# Short-answer chart tasks:
....................

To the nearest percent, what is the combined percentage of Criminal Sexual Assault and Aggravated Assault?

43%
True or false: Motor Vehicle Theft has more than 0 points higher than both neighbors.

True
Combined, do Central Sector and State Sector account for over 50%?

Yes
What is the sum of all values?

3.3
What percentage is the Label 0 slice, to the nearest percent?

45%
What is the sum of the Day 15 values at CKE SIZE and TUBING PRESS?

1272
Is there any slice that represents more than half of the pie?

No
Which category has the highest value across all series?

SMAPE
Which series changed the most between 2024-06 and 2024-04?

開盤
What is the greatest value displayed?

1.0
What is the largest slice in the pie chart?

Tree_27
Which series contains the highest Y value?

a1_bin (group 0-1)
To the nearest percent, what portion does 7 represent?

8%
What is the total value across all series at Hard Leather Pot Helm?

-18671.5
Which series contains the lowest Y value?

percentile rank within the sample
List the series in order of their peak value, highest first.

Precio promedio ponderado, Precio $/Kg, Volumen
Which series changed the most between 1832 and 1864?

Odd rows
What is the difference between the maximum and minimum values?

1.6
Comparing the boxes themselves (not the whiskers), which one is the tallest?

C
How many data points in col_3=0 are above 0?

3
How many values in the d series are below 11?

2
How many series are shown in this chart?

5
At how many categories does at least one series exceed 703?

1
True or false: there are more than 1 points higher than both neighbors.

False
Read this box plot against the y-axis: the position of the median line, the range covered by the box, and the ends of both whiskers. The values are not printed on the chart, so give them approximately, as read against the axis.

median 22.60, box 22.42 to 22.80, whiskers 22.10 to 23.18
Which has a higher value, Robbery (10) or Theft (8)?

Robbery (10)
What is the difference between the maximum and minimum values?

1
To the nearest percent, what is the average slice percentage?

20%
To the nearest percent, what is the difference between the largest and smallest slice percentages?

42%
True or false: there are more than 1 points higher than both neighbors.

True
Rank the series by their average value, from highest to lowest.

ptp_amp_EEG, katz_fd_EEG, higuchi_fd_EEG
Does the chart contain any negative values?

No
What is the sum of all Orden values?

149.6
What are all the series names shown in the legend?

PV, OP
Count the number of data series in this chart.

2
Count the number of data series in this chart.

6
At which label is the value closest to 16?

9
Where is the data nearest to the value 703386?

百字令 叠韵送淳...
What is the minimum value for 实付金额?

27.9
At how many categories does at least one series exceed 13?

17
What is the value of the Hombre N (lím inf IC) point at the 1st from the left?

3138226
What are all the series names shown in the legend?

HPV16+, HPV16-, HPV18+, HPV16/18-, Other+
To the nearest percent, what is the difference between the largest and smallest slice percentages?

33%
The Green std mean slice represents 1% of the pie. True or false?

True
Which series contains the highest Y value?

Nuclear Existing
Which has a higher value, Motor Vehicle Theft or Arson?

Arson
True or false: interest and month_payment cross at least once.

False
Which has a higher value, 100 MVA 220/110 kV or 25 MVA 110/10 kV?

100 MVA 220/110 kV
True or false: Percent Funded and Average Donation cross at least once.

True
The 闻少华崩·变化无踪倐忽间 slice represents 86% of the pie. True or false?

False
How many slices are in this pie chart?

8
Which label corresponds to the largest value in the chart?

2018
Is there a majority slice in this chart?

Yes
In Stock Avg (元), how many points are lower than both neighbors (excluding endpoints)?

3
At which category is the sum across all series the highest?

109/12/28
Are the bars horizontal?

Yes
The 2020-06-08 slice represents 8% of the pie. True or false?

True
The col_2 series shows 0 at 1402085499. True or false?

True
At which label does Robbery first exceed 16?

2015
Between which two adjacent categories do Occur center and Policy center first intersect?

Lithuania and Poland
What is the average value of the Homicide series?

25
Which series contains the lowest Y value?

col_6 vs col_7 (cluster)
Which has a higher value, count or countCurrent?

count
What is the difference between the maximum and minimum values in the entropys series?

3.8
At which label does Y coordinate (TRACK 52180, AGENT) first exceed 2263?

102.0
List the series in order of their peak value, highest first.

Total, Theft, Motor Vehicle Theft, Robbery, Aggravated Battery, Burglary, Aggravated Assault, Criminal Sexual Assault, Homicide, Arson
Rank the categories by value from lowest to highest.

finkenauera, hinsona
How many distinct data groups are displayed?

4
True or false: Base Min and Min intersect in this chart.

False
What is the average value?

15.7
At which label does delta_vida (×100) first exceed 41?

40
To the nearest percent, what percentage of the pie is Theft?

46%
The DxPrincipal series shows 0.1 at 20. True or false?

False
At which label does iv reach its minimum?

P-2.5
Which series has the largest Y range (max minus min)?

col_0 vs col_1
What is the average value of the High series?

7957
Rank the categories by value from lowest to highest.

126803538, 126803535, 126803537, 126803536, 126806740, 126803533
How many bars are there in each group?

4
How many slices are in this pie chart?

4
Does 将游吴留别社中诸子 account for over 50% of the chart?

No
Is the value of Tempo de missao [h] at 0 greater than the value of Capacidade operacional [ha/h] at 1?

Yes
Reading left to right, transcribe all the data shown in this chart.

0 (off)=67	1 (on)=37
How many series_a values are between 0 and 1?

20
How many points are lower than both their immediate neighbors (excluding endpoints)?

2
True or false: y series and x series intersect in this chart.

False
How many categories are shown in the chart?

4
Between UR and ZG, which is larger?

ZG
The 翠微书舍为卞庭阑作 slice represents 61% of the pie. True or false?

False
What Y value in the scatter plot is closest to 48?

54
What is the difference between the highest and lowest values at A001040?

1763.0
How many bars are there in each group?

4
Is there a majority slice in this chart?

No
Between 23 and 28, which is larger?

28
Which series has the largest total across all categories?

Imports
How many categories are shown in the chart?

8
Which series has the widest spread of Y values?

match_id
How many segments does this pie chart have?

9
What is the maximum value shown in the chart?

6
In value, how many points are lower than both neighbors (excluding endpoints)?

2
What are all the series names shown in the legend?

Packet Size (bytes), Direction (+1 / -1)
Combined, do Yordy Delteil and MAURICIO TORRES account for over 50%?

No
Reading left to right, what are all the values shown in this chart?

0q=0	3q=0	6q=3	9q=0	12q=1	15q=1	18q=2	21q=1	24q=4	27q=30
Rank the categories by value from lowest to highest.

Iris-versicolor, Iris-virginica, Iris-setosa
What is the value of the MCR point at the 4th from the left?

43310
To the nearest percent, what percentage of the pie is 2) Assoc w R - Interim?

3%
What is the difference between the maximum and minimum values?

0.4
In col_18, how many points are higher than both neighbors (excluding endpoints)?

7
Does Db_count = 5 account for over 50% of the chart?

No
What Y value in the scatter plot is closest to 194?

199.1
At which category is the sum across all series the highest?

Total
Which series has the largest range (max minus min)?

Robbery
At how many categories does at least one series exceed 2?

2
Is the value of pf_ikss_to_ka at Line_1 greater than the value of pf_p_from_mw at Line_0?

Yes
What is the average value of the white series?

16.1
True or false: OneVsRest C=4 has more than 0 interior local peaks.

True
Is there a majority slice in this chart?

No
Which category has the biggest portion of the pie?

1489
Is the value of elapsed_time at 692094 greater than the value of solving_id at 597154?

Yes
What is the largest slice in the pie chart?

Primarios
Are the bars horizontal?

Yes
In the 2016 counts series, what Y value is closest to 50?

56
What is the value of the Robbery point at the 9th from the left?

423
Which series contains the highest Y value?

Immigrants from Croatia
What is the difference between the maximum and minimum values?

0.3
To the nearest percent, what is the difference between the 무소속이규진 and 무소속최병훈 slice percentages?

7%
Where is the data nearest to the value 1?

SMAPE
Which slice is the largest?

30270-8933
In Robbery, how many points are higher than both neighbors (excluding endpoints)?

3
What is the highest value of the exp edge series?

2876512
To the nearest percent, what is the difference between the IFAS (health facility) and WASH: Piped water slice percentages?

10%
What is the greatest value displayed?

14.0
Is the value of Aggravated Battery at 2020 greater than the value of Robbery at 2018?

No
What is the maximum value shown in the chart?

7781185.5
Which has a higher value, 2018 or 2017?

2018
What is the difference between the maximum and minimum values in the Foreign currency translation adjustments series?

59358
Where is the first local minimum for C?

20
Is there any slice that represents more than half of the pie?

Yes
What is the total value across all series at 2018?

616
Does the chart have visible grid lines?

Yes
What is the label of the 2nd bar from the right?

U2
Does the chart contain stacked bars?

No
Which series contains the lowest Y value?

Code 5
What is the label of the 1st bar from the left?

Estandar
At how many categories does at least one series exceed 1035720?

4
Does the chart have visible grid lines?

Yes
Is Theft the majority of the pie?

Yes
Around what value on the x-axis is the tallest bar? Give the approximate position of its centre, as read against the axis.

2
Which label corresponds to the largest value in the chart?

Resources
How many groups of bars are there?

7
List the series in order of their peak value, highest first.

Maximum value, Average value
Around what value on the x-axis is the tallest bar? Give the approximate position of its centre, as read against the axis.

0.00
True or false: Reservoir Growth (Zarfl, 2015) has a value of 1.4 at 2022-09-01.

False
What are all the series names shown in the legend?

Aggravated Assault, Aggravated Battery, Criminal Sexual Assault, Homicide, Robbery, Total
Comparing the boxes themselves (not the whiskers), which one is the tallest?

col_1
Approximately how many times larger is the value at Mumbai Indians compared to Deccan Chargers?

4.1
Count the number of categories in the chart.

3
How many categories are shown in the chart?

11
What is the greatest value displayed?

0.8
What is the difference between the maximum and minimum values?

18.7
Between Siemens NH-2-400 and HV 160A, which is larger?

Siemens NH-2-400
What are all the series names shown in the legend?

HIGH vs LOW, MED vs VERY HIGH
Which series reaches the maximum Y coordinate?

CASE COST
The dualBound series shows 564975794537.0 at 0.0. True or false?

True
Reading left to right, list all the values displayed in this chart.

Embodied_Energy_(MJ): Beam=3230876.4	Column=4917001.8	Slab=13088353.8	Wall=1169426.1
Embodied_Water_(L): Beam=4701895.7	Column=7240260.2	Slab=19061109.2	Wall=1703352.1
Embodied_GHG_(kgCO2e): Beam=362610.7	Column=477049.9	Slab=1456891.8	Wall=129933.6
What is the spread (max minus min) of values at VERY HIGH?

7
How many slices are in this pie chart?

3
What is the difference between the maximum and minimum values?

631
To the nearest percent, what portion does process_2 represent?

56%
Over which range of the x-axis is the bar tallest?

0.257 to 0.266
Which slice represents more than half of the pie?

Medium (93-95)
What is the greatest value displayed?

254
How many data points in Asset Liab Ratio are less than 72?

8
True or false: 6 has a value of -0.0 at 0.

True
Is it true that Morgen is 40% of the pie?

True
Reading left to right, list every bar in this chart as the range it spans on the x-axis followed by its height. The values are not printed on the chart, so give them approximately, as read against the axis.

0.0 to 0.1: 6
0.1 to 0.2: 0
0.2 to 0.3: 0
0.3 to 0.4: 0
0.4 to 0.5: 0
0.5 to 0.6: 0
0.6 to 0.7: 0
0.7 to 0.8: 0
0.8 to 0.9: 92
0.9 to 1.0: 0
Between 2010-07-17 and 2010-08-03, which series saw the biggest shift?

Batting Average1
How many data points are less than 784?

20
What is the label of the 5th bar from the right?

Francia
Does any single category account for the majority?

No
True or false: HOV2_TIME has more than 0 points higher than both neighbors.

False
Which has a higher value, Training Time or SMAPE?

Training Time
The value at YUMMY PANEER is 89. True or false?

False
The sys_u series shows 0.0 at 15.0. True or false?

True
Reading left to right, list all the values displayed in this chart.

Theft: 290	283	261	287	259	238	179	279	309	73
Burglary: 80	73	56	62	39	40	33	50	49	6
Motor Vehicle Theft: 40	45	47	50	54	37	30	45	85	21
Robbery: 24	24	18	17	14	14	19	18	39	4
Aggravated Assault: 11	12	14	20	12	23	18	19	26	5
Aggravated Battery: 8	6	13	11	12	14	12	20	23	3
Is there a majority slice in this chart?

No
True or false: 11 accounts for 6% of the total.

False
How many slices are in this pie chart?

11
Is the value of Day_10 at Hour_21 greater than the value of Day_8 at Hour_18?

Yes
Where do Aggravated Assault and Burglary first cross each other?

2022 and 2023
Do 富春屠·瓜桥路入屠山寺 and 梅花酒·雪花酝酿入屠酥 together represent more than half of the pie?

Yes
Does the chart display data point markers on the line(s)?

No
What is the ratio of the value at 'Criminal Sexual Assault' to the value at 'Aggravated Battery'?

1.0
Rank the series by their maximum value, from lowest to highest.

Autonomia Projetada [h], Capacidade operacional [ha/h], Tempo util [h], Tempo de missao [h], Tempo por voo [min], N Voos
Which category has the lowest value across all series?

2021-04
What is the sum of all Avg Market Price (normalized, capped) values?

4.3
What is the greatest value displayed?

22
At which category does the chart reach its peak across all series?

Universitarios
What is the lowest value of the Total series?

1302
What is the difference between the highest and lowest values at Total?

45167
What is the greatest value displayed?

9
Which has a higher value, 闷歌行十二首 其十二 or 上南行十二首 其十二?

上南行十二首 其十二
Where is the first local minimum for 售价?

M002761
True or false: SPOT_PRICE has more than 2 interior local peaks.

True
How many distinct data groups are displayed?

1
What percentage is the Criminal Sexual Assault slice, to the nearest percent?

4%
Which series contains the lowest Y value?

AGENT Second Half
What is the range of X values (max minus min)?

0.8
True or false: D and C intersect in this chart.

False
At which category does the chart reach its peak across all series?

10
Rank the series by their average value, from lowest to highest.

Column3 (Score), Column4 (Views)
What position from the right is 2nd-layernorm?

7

....................

# The task:
Transcribe the stretch of the records from the very start through the line containing "What is the sum of all values?", including that line, with every word unchanged.

# Solution:
To the nearest percent, what is the combined percentage of Criminal Sexual Assault and Aggravated Assault?

43%
True or false: Motor Vehicle Theft has more than 0 points higher than both neighbors.

True
Combined, do Central Sector and State Sector account for over 50%?

Yes
What is the sum of all values?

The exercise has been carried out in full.